Media release: Nearly one-quarter of donors expect to give less: report
The pandemic is taking its toll on Australian donors with new research showing that some Australians expect to give less in the future and others even reluctant to give up their chocolate in the process.
Just under half of the 2,237 respondents claimed to have donated in some way to support charities through the pandemic, according to the report commissioned by Fundraising Institute Australia, the peak body for fundraisers, and conducted by More Strategic, a consultancy to the charity sector.
The Public Attitudes to Giving in the Pandemic found 23 per cent of respondents said they expect to give less in the future (up from 12 per cent in January). This was close to the estimate of declining income of 18 per cent made by over 100 fundraisers in a More Strategic/FIA study in September.
Nearly 40 per cent of people claim to have reduced expenditure and many are managing their finances through savings and more careful budgeting. Around one in seven have accessed government support schemes like JobKeeper, JobSeeker or their superannuation.
The study found that the coronavirus pandemic has caused people to reflect on what matters to them, the vital role charities play in society, the impact if they were to cease operating, and the importance of charities continuing to fundraise in this challenging environment.
“Most people hope to sustain their giving. The underlying factors that emotionally support giving are strong. People just have reduced capacity, not intent,” said Katherine Raskob, FIA chief executive.
The study found trust in charities remains high, with over half of respondents scoring the sector 7 out of 10 or more. Charities scored more highly for being ethical and honest than for being well run. Only half of donors and a third of non-donors consider charities to be well run.
“Charities need to shift the public assessment of charity effectiveness from one of minimising costs to one of maximising impact,” said Ms Raskob.
Most donors also think there are too many charities with 57 per cent of respondents saying charities should merge. Ms Raskob urged charities to ask the tough questions: “does this program deliver the impact it should, is what we do unique and better than the way someone else does it? What matters most?”
Other report highlights:
- Cutting charity donations was the sixth most likely area to be cut from a list of 12 options. People were more likely to cut donations than reduce their purchases of chocolate. However, there are differences between active donors and those that don’t give. Very low or infrequent donors had charity giving as the second priority to cut. In contrast, donors contributing more than $500 put cutting charity as the next to least likely area to cut before food and drink.

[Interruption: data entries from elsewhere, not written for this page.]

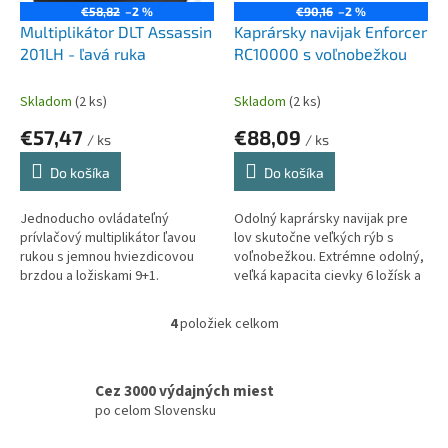
€58,82
–2 %
€90,16
–2 %
Multiplikátor DLT Assassin
Kaprársky navijak Enforcer
201LH - ľavá ruka
RC10000 s voľnobežkou
Skladom
(2 ks)
Skladom
(2 ks)
€57,47
€88,09
/ ks
/ ks
Do košíka
Do košíka
Jednoducho ovládateľný
Odolný kaprársky navijak pre
prívlačový multiplikátor ľavou
lov skutočne veľkých rýb s
rukou s jemnou hviezdicovou
voľnobežkou. Extrémne odolný,
brzdou a ložiskami 9+1.
veľká kapacita cievky 6 ložísk a
systém zabraňujúci pádu vlasca
pod cievku!
4
položiek celkom
O
v
l
á
Cez 3000 výdajných miest
d
po celom Slovensku
a
c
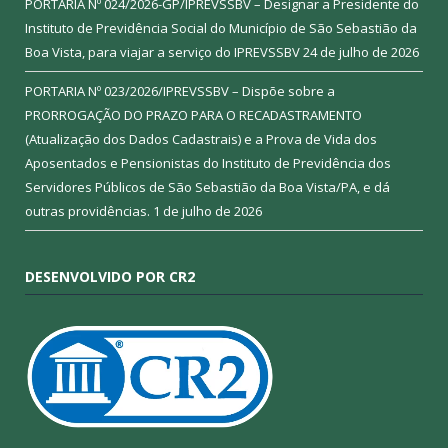
PORTARIA Nº 024/2026-GP/IPREVSSBV – Designar a Presidente do
Instituto de Previdência Social do Município de São Sebastião da
Boa Vista, para viajar a serviço do IPREVSSBV
24 de julho de 2026
PORTARIA Nº 023/2026/IPREVSSBV – Dispõe sobre a
PRORROGAÇÃO DO PRAZO PARA O RECADASTRAMENTO
(Atualização dos Dados Cadastrais) e a Prova de Vida dos
Aposentados e Pensionistas do Instituto de Previdência dos
Servidores Públicos de São Sebastião da Boa Vista/PA, e dá
outras providências.
1 de julho de 2026
DESENVOLVIDO POR CR2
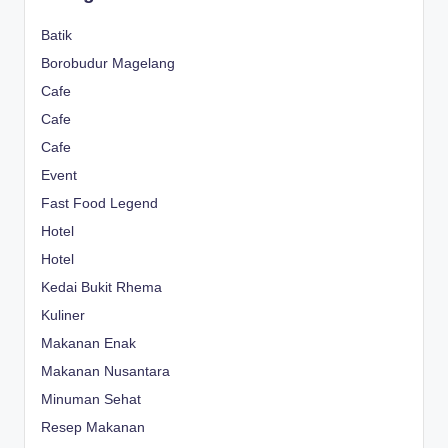
Batik
Borobudur Magelang
Cafe
Cafe
Cafe
Event
Fast Food Legend
Hotel
Hotel
Kedai Bukit Rhema
Kuliner
Makanan Enak
Makanan Nusantara
Minuman Sehat
Resep Makanan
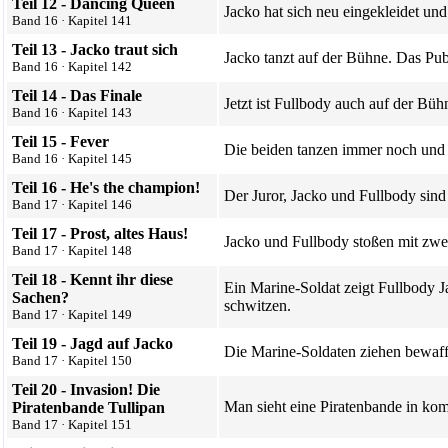
Teil 12 - Dancing Queen
Jacko hat sich neu eingekleidet und
Band 16
·
Kapitel 141
Teil 13 - Jacko traut sich
Jacko tanzt auf der Bühne. Das Publ
Band 16
·
Kapitel 142
Teil 14 - Das Finale
Jetzt ist
Fullbody
auch auf der Bühn
Band 16
·
Kapitel 143
Teil 15 - Fever
Die beiden tanzen immer noch und j
Band 16
·
Kapitel 145
Teil 16 - He's the champion!
Der Juror, Jacko und Fullbody sin
Band 17
·
Kapitel 146
Teil 17 - Prost, altes Haus!
Jacko und Fullbody stoßen mit zwei
Band 17
·
Kapitel 148
Teil 18 - Kennt ihr diese
Ein Marine-Soldat zeigt Fullbody Ja
Sachen?
schwitzen.
Band 17
·
Kapitel 149
Teil 19 - Jagd auf Jacko
Die Marine-Soldaten ziehen bewaffne
Band 17
·
Kapitel 150
Teil 20 - Invasion! Die
Man sieht eine Piratenbande in ko
Piratenbande Tullipan
Band 17
·
Kapitel 151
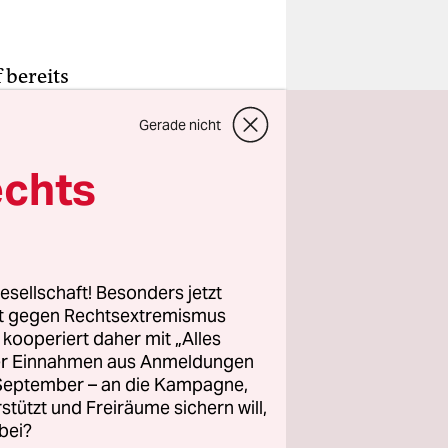
 bereits
chnitt um
Gerade nicht
hrung und
ade von
echts
n
eise hoch“,
ngen aus
eicht
esellschaft! Besonders jetzt
ten den
rt gegen Rechtsextremismus
z kooperiert daher mit „Alles
ller Einnahmen aus Anmeldungen
. September – an die Kampagne,
enen
rstützt und Freiräume sichern will,
 Menschen
bei?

- Donors are slightly more likely to think their financial expectations will get a little better. Overall, 39 per cent of donors think things will get better compared to 36 per cent of non-donors. South Australians and Victorians were most likely to think their financial situations will get worse.
- Older respondents were most supportive of the need to continue fundraising during the pandemic.
- Those aged 25-34 were the most likely to say they will increase charitable giving. Those in the 35-54 age bracket say they would be very likely to reduce their charitable giving while the over 65s were the most likely to say their giving would stay the same. ACT and NSW respondents were more likely to say they would give more.
- The most popular causes were health and medical research, children’s charities and animal welfare. However, the causes where people had the highest total annual giving (across all causes) were religious, overseas development and education.
- Online donations are the most popular way to support charities with 49 per cent of people donating this way. Younger respondents were most likely to give online and also to participate in fundraising events. NSW and WA respondents were more likely to respond to appeals while older respondents were most likely to be making mail donations, volunteering and engaging with op shops.
About Fundraising Institute Australia (FIA)
FIA is the largest representative body for the $10.5 billion fundraising sector. FIA members include charities and other fundraising not-for-profits operating domestically and internationally as well as the organisations and professionals that provide services to them. FIA advocates for the interests of the sector, administers a self-regulatory Code, educates fundraising practitioners, promotes research, and creates forums for the exchange of knowledge and ideas.